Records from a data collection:
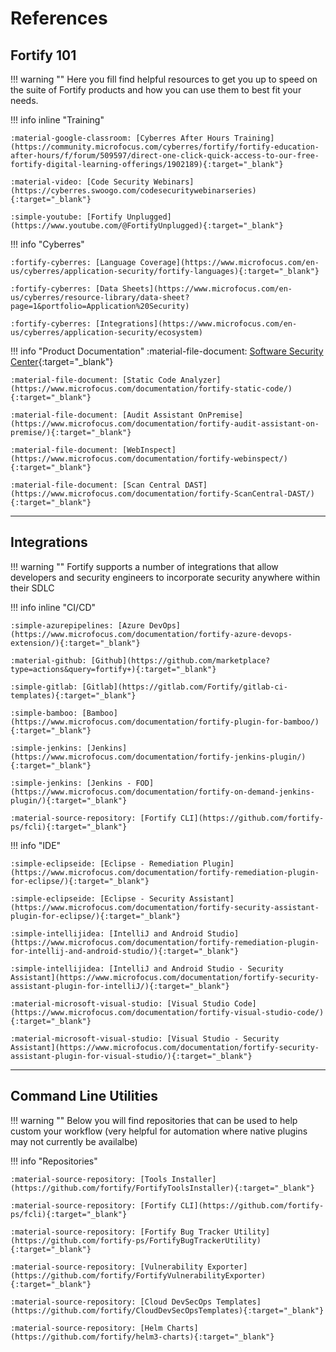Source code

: # References

## **Fortify 101**

!!! warning ""
    Here you fill find helpful resources to get you up to speed on the suite of Fortify products and how you can use them to best fit your needs.
    
!!! info inline "Training"

    :material-google-classroom: [Cyberres After Hours Training](https://community.microfocus.com/cyberres/fortify/fortify-education-after-hours/f/forum/509597/direct-one-click-quick-access-to-our-free-fortify-digital-learning-offerings/1902189){:target="_blank"}

    :material-video: [Code Security Webinars](https://cyberres.swoogo.com/codesecuritywebinarseries){:target="_blank"}

    :simple-youtube: [Fortify Unplugged](https://www.youtube.com/@FortifyUnplugged){:target="_blank"}

!!! info "Cyberres"

    :fortify-cyberres: [Language Coverage](https://www.microfocus.com/en-us/cyberres/application-security/fortify-languages){:target="_blank"}

    :fortify-cyberres: [Data Sheets](https://www.microfocus.com/en-us/cyberres/resource-library/data-sheet?page=1&portfolio=Application%20Security)

    :fortify-cyberres: [Integrations](https://www.microfocus.com/en-us/cyberres/application-security/ecosystem)

!!! info "Product Documentation"
    :material-file-document: [Software Security Center](https://www.microfocus.com/documentation/fortify-software-security-center/){:target="_blank"}

    :material-file-document: [Static Code Analyzer](https://www.microfocus.com/documentation/fortify-static-code/){:target="_blank"}

    :material-file-document: [Audit Assistant OnPremise](https://www.microfocus.com/documentation/fortify-audit-assistant-on-premise/){:target="_blank"}

    :material-file-document: [WebInspect](https://www.microfocus.com/documentation/fortify-webinspect/){:target="_blank"}

    :material-file-document: [Scan Central DAST](https://www.microfocus.com/documentation/fortify-ScanCentral-DAST/){:target="_blank"}

---
## **Integrations**

!!! warning ""
    Fortify supports a number of integrations that allow developers and security engineers to incorporate security anywhere within their SDLC

!!! info inline "CI/CD"

    :simple-azurepipelines: [Azure DevOps](https://www.microfocus.com/documentation/fortify-azure-devops-extension/){:target="_blank"}

    :material-github: [Github](https://github.com/marketplace?type=actions&query=fortify+){:target="_blank"}

    :simple-gitlab: [Gitlab](https://gitlab.com/Fortify/gitlab-ci-templates){:target="_blank"}

    :simple-bamboo: [Bamboo](https://www.microfocus.com/documentation/fortify-plugin-for-bamboo/){:target="_blank"}

    :simple-jenkins: [Jenkins](https://www.microfocus.com/documentation/fortify-jenkins-plugin/){:target="_blank"}

    :simple-jenkins: [Jenkins - FOD](https://www.microfocus.com/documentation/fortify-on-demand-jenkins-plugin/){:target="_blank"}

    :material-source-repository: [Fortify CLI](https://github.com/fortify-ps/fcli){:target="_blank"}


!!! info "IDE"

    :simple-eclipseide: [Eclipse - Remediation Plugin](https://www.microfocus.com/documentation/fortify-remediation-plugin-for-eclipse/){:target="_blank"}

    :simple-eclipseide: [Eclipse - Security Assistant](https://www.microfocus.com/documentation/fortify-security-assistant-plugin-for-eclipse/){:target="_blank"}

    :simple-intellijidea: [IntelliJ and Android Studio](https://www.microfocus.com/documentation/fortify-remediation-plugin-for-intellij-and-android-studio/){:target="_blank"}

    :simple-intellijidea: [IntelliJ and Android Studio - Security Assistant](https://www.microfocus.com/documentation/fortify-security-assistant-plugin-for-intelliJ/){:target="_blank"}

    :material-microsoft-visual-studio: [Visual Studio Code](https://www.microfocus.com/documentation/fortify-visual-studio-code/){:target="_blank"}

    :material-microsoft-visual-studio: [Visual Studio - Security Assistant](https://www.microfocus.com/documentation/fortify-security-assistant-plugin-for-visual-studio/){:target="_blank"}

---
## **Command Line Utilities**

!!! warning ""
    Below you will find repositories that can be used to help custom your workflow (very helpful for automation where native plugins may not currently be availalbe)

!!! info "Repositories"

    :material-source-repository: [Tools Installer](https://github.com/fortify/FortifyToolsInstaller){:target="_blank"}

    :material-source-repository: [Fortify CLI](https://github.com/fortify-ps/fcli){:target="_blank"}

    :material-source-repository: [Fortify Bug Tracker Utility](https://github.com/fortify-ps/FortifyBugTrackerUtility){:target="_blank"}

    :material-source-repository: [Vulnerability Exporter](https://github.com/fortify/FortifyVulnerabilityExporter){:target="_blank"}

    :material-source-repository: [Cloud DevSecOps Templates](https://github.com/fortify/CloudDevSecOpsTemplates){:target="_blank"}

    :material-source-repository: [Helm Charts](https://github.com/fortify/helm3-charts){:target="_blank"}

WORK REQUIRED —
If a line in the records contains the word "Jenkins", copy it out.

RESPONSE BELOW —
    :simple-jenkins: [Jenkins](https://www.microfocus.com/documentation/fortify-jenkins-plugin/){:target="_blank"}
    :simple-jenkins: [Jenkins - FOD](https://www.microfocus.com/documentation/fortify-on-demand-jenkins-plugin/){:target="_blank"}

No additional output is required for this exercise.